TASK OBJECTIVE
In full and unchanged, set down the entries that follow, with no images.

SOURCE MATERIAL
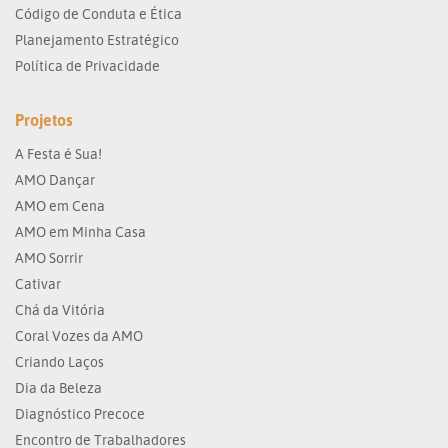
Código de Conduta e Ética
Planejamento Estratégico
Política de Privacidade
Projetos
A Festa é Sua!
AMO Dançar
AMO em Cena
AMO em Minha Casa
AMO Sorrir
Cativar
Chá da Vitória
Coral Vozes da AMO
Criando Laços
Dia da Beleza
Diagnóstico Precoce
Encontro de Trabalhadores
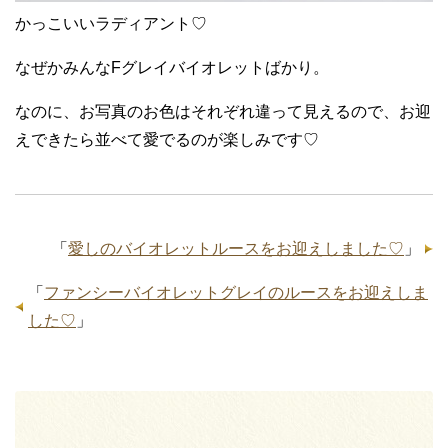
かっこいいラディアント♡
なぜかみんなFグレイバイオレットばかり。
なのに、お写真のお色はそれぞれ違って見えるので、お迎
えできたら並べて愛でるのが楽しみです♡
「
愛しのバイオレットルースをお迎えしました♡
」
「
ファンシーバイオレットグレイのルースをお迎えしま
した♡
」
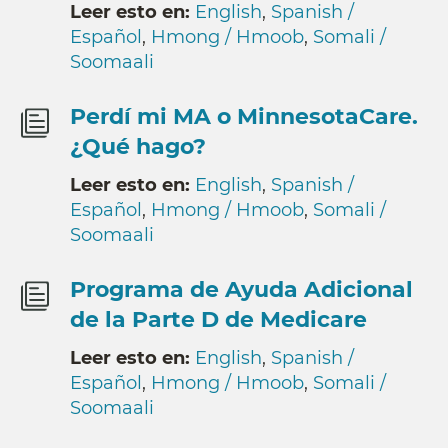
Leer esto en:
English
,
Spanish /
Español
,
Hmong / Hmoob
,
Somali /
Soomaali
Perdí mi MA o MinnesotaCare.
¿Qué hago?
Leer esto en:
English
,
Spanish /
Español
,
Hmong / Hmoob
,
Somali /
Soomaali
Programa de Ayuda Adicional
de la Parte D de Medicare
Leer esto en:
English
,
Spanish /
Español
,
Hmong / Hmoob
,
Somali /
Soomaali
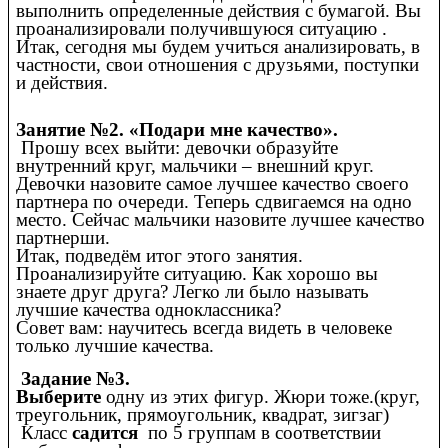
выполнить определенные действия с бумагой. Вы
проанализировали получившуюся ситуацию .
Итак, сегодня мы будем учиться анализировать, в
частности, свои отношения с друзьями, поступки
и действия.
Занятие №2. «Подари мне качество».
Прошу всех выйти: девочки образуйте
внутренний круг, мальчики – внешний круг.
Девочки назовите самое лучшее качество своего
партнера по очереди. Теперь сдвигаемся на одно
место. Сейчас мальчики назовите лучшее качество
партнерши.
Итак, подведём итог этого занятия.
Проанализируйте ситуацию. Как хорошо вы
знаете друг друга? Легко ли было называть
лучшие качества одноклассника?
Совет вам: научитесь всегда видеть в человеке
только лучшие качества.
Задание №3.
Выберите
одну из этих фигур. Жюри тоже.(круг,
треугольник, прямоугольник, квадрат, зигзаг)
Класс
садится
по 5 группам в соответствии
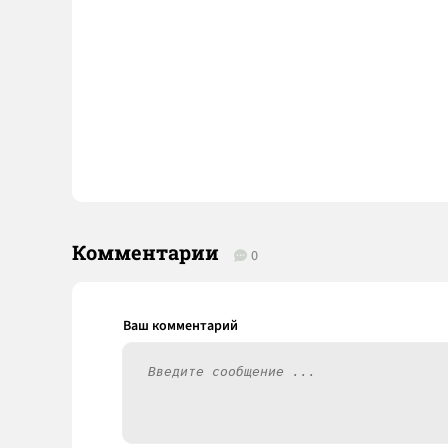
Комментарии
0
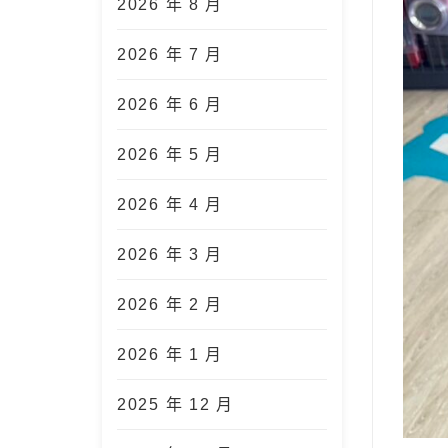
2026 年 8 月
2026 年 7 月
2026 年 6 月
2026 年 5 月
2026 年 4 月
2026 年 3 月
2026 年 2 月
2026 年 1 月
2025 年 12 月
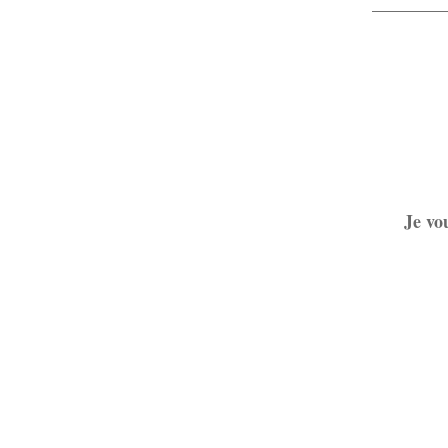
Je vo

TASK ANSWER
Código de Conduta e Ética
Planejamento Estratégico
Política de Privacidade
Projetos
A Festa é Sua!
AMO Dançar
AMO em Cena
AMO em Minha Casa
AMO Sorrir
Cativar
Chá da Vitória
Coral Vozes da AMO
Criando Laços
Dia da Beleza
Diagnóstico Precoce
Encontro de Trabalhadores
かっこいいラディアント♡
なぜかみんなFグレイバイオレットばかり。
なのに、お写真のお色はそれぞれ違って見えるので、お迎
えできたら並べて愛でるのが楽しみです♡
「
愛しのバイオレットルースをお迎えしました♡
」
「
ファンシーバイオレットグレイのルースをお迎えしま
した♡
」
Leer esto en:
English
,
Spanish /
Español
,
Hmong / Hmoob
,
Somali /
Soomaali
Perdí mi MA o MinnesotaCare.
¿Qué hago?
Leer esto en:
English
,
Spanish /
Español
,
Hmong / Hmoob
,
Somali /
Soomaali
Programa de Ayuda Adicional
de la Parte D de Medicare
Leer esto en:
English
,
Spanish /
Español
,
Hmong / Hmoob
,
Somali /
Soomaali
выполнить определенные действия с бумагой. Вы
проанализировали получившуюся ситуацию .
Итак, сегодня мы будем учиться анализировать, в
частности, свои отношения с друзьями, поступки
и действия.
Занятие №2. «Подари мне качество».
Прошу всех выйти: девочки образуйте
внутренний круг, мальчики – внешний круг.
Девочки назовите самое лучшее качество своего
партнера по очереди. Теперь сдвигаемся на одно
место. Сейчас мальчики назовите лучшее качество
партнерши.
Итак, подведём итог этого занятия.
Проанализируйте ситуацию. Как хорошо вы
знаете друг друга? Легко ли было называть
лучшие качества одноклассника?
Совет вам: научитесь всегда видеть в человеке
только лучшие качества.
Задание №3.
Выберите
одну из этих фигур. Жюри тоже.(круг,
треугольник, прямоугольник, квадрат, зигзаг)
Класс
садится
по 5 группам в соответствии
Комментарии
0
2026 年 8 月
2026 年 7 月
2026 年 6 月
2026 年 5 月
2026 年 4 月
2026 年 3 月
2026 年 2 月
2026 年 1 月
2025 年 12 月
Je vo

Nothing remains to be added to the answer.